Prisonniers allemands entre Houat et Quiberon
Christian GOUEROU,
Ouest France Samedi 8novembre 2008.
Le prisonnier de
guerre vaut son pesant d'or alors que tous les hommes valides
combattent sur le front. Les communes en redemandent. Les hommes
sont à la guerre. À l'arrière, on manque de bras. Toutes les
municipalités écrivent à la préfecture. Encore faut-il que le
ministère de la Guerre soit d'accord. Que le préfet valide. Et que
la commune qui emploie les prisonniers allemands puisse faire face
aux frais et à l'intendance. Ainsi l'arrivée de 45 prisonniers sur
l'île de Houat ne se fait pas sans mal.
Le 26 mars 1915,
le préfet du Morbihan écrit à Louis Le Govic, ingénieur des ponts
et chaussée (1). « Le conseil
municipal de Houat a demandé que 40 prisonniers de guerre fussent
mis à la disposition de la commune pour effectuer la démolition de
l'ancien port dont les matériaux doivent être transportés à pied
d'oeuvre pour la construction d'un port à Er-Bec. Le syndicat a
promis à cet effet 4 000 francs qu'il s'est engagé à verser à la
caisse municipale. » Le préfet
précise que les prisonniers et la garde « avec
l'assentiment de l'inspecteur d'académie et de
l'institutrice » seraient logés
dans les greniers de l'école mixte et les appartements de
l'institutrice. Il demande à l'ingénieur son point de vue sur la
conduite des travaux et de lui indiquer si le nombre de prisonniers
demandé répond à l'importance du travail à
entreprendre.
Louis Le Govic
répond très vite. C'est lui qui a conseillé la municipalité. Il est
en outre capable de chiffrer la dépense. « En supposant
que chaque prisonnier de guerre coûte un franc et en tablant sur 20
jours de travail par mois (déduction faite des dimanches, fêtes et
mauvais temps) la dépense mensuelle serait de 80
francs. » Grâce à un
courrier de l'ingénieur en chef des ponts et chaussées au préfet,
daté du 5 juillet 1915, non seulement on apprend que l'affaire a
pris une bonne tournure, mais aussi que le langage du fonctionnaire
ne s'embarrasse de politesse. Un Allemand en 1915, c'est un « boche
». « Je suis
avisé par monsieur Le Govic qu'il a organisé son chantier de
construction du môle d'Er Bec à Houat, le 2 juillet, après avoir
transporté et installé 45 boches le 1er
juillet.
»
En
1916, on souhaite déplacer une partie des prisonniers vers Quiberon
pour « la
construction d'un môle à prolonger et d'un terre-plein à exécuter à
Port-Maria ». L'armée a
donné son accord le 17 octobre pour que 25 prisonniers du
détachement de Houat viennent travailler à Quiberon. Une convention
se négocie entre le conseil général et l'armée. En fait, Houat ne
peut plus payer l'entretien de ces hommes. Ce même mois, le
ministère de la Guerre intervient et remet les pendules à l'heure.
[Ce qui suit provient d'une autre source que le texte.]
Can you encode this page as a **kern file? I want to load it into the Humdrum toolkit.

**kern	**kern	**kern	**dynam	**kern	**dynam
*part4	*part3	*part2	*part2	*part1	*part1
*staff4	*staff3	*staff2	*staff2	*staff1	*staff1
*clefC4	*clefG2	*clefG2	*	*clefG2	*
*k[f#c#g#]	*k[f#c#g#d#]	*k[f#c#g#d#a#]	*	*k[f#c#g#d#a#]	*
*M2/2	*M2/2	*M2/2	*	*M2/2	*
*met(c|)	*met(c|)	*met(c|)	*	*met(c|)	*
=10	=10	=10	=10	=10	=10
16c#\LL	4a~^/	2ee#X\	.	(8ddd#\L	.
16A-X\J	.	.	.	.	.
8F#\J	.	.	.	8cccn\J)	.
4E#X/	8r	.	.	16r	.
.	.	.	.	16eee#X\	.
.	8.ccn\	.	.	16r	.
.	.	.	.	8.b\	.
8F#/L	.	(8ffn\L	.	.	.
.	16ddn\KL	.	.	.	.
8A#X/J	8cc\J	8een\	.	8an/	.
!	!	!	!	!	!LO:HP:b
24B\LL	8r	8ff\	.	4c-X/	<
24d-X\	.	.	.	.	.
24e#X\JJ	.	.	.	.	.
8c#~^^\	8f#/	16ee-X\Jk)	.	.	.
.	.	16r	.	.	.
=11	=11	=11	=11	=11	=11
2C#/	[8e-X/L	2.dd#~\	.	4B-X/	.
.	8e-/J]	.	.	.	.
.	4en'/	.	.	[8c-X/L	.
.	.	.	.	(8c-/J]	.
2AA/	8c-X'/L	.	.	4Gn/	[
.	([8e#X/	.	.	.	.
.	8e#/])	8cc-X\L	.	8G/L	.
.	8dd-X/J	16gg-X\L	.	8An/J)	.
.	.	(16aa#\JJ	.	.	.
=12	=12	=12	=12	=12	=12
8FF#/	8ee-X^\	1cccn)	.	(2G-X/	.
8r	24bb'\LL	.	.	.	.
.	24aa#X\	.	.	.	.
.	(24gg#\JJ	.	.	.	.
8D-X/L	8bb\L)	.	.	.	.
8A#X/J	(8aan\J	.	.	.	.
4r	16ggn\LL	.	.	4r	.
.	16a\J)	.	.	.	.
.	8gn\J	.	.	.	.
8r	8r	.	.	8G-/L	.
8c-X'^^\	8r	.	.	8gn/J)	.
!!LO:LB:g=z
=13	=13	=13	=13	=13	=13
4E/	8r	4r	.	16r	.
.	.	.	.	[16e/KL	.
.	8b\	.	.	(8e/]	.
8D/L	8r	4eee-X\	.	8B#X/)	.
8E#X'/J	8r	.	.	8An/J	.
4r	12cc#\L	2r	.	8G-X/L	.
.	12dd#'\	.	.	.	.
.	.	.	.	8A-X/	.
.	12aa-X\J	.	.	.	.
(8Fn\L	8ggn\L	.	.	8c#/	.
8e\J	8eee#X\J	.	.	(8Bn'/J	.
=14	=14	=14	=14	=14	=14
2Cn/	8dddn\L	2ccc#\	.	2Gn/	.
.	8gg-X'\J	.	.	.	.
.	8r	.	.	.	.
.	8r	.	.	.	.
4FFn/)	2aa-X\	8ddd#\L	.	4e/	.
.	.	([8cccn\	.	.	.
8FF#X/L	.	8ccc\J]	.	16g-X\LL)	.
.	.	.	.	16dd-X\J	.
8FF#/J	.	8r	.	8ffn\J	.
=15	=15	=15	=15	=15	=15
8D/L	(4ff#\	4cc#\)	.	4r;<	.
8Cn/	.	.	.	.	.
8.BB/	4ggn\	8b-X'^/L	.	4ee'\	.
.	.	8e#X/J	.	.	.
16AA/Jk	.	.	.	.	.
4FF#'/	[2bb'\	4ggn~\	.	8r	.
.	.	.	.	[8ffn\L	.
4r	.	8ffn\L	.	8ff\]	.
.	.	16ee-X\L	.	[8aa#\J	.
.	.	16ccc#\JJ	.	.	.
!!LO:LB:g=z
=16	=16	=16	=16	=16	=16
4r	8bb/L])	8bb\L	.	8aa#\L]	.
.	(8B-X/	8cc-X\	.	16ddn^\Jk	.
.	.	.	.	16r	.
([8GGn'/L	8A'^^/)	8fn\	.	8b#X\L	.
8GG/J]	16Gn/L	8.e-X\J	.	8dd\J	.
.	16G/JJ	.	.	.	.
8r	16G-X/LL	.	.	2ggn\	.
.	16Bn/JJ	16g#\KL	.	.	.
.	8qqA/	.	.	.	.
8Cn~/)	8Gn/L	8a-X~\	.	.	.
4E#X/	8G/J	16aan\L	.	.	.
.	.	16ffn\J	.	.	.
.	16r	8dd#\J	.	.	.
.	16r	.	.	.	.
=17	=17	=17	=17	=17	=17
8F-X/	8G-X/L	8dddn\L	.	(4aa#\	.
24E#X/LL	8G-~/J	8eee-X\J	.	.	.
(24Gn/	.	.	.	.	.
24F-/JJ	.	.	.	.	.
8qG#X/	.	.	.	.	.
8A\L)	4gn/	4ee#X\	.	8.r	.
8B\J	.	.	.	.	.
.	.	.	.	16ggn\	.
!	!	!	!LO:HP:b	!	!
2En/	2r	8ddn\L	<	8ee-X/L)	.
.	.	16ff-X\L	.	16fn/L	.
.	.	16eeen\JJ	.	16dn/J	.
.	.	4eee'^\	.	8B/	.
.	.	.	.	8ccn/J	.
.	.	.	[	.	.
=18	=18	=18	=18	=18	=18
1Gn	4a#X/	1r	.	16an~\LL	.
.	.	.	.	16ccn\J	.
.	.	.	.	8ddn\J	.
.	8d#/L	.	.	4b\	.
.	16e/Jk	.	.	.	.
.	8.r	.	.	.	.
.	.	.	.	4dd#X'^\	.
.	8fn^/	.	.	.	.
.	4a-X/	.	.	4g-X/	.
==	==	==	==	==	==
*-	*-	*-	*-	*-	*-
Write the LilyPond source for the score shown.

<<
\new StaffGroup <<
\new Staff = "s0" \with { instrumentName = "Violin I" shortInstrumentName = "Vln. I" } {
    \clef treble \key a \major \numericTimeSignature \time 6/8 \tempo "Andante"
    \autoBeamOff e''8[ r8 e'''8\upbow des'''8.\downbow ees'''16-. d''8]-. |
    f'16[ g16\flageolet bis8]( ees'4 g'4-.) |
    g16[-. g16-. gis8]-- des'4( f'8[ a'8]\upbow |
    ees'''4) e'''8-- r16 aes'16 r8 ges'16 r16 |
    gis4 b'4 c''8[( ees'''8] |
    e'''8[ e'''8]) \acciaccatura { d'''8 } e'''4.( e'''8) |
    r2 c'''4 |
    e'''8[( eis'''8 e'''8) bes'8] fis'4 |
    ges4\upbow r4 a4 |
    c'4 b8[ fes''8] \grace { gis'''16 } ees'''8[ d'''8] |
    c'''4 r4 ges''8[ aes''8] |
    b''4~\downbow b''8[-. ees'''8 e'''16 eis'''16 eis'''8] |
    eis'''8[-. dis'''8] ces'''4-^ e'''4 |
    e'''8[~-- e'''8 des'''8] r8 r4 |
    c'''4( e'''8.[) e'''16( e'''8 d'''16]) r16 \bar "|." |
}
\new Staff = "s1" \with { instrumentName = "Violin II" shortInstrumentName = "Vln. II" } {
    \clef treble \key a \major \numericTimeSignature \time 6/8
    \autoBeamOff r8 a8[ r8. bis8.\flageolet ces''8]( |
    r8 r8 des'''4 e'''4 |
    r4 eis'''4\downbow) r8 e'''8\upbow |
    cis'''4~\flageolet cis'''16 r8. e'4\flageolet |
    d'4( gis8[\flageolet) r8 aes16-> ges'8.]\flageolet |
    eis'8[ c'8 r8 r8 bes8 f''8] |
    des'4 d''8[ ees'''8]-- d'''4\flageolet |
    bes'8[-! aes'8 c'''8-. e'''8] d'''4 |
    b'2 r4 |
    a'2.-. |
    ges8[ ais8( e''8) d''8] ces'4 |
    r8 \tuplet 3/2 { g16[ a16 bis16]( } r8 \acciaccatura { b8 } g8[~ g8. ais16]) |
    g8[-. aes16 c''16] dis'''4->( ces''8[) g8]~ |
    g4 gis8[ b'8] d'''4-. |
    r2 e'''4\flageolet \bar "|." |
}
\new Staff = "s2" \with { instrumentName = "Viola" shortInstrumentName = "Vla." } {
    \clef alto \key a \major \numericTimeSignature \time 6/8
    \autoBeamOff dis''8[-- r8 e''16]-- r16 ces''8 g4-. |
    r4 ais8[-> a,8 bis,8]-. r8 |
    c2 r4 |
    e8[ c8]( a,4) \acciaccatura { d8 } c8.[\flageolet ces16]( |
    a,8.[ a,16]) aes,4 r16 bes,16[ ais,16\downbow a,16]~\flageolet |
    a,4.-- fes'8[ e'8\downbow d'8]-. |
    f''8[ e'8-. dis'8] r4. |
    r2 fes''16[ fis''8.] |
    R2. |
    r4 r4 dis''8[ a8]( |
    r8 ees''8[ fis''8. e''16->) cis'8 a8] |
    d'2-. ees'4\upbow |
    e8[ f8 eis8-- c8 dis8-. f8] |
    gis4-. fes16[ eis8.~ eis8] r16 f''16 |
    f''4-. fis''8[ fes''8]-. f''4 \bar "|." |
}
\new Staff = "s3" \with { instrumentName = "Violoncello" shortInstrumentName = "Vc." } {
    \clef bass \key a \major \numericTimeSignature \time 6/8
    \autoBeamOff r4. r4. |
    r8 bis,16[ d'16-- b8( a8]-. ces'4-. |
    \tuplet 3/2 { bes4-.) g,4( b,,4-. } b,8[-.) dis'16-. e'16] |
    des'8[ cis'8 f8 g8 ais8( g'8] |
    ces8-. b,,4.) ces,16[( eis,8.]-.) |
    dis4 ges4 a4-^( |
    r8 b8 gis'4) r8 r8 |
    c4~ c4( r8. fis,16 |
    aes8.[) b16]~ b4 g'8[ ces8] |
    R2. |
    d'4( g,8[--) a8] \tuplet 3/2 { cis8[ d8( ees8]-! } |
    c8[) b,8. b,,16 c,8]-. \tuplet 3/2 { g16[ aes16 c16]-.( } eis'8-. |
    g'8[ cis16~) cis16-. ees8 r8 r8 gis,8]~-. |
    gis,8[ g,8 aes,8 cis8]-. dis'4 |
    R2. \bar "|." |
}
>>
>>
Il fait savoir que « la commission extraparlementaire des
prisonniers de guerre a décidé d'affecter exclusivement les
prisonniers, soit aux chantiers agricoles, soit aux entreprises
travaillant directement pour la défense nationale. » Le courrier du
ministère est sans appel : « Il ne m'est pas possible de mettre des
prisonniers de guerre à la disposition du service des ponts et
chaussées du Morbihan. »
(1) Sources Archives départementales du Morbihan.